* **Short task**
Reproduce the lines of the items below, starting at the line that contains "phylum: Tracheophyta" and continuing through the last line of the items.

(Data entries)
◆ ◆ ◆ ◆ ◆ ◆ ◆

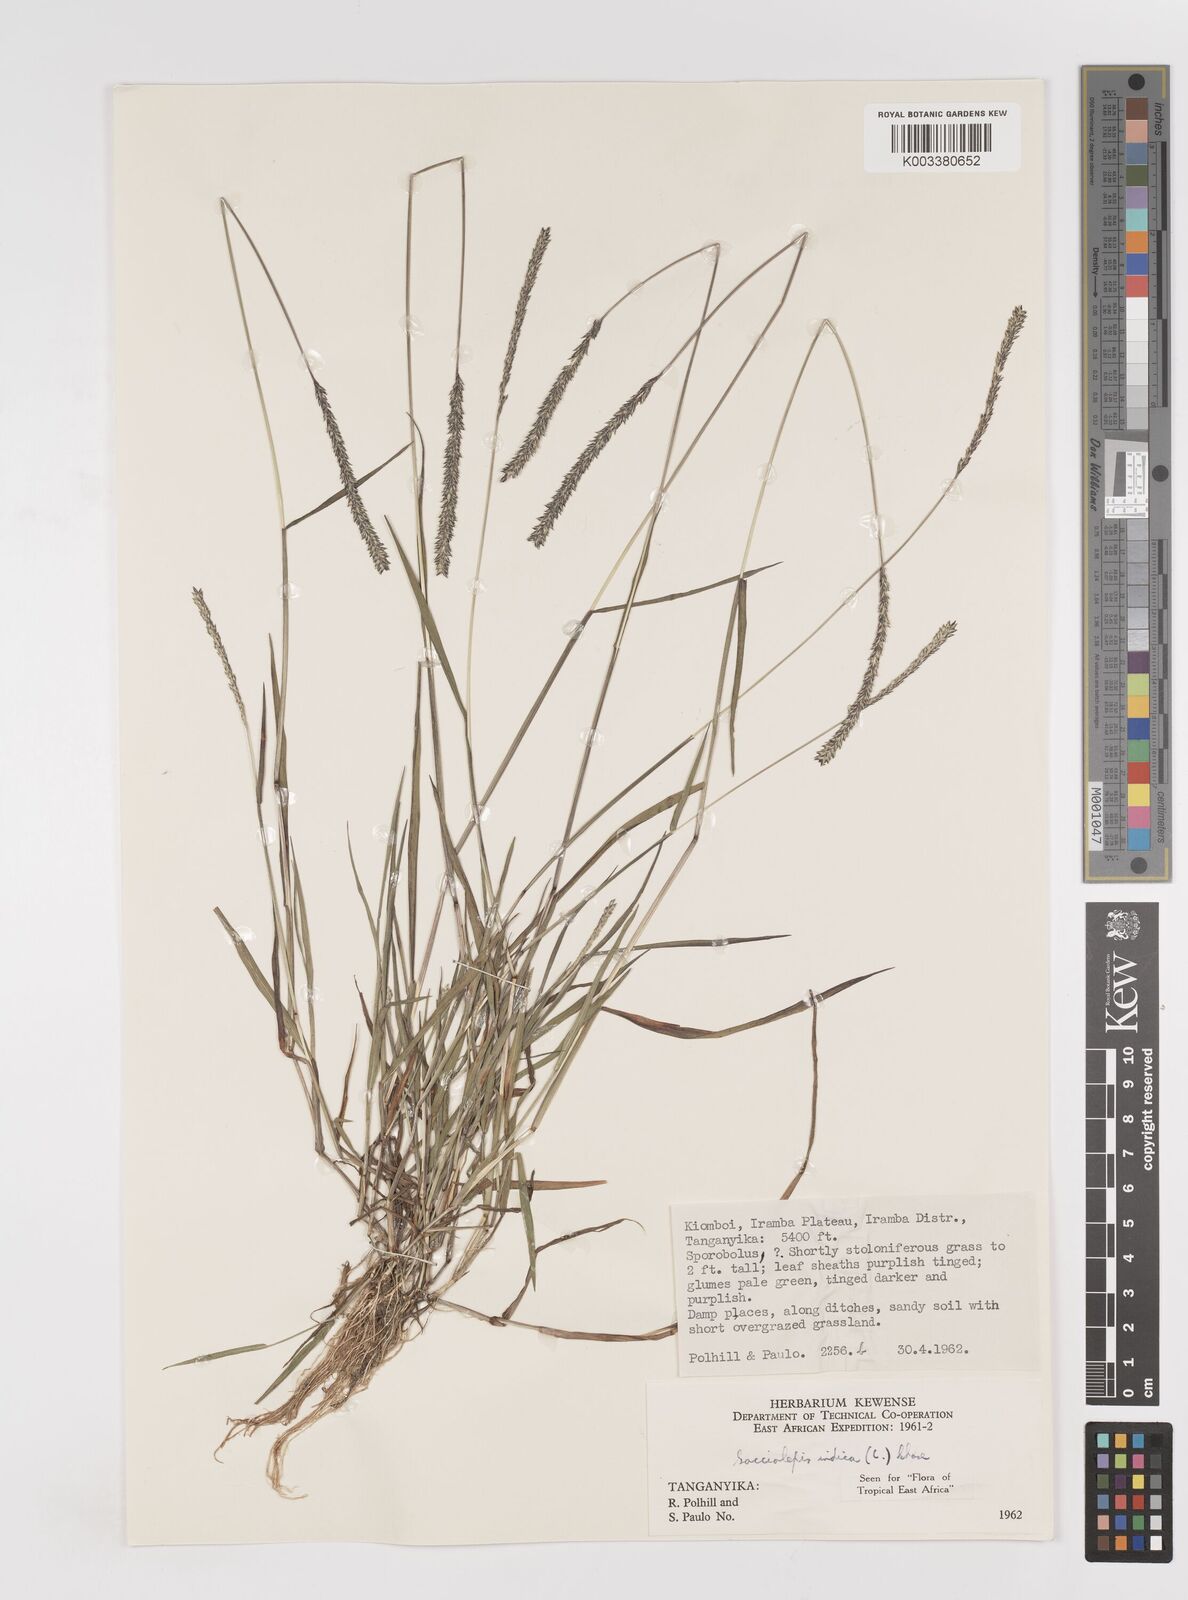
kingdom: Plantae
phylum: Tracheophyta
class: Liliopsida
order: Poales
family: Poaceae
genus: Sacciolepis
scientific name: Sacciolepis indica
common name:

◆ ◆ ◆ ◆ ◆ ◆ ◆

* **Correct result**
phylum: Tracheophyta
class: Liliopsida
order: Poales
family: Poaceae
genus: Sacciolepis
scientific name: Sacciolepis indica
common name:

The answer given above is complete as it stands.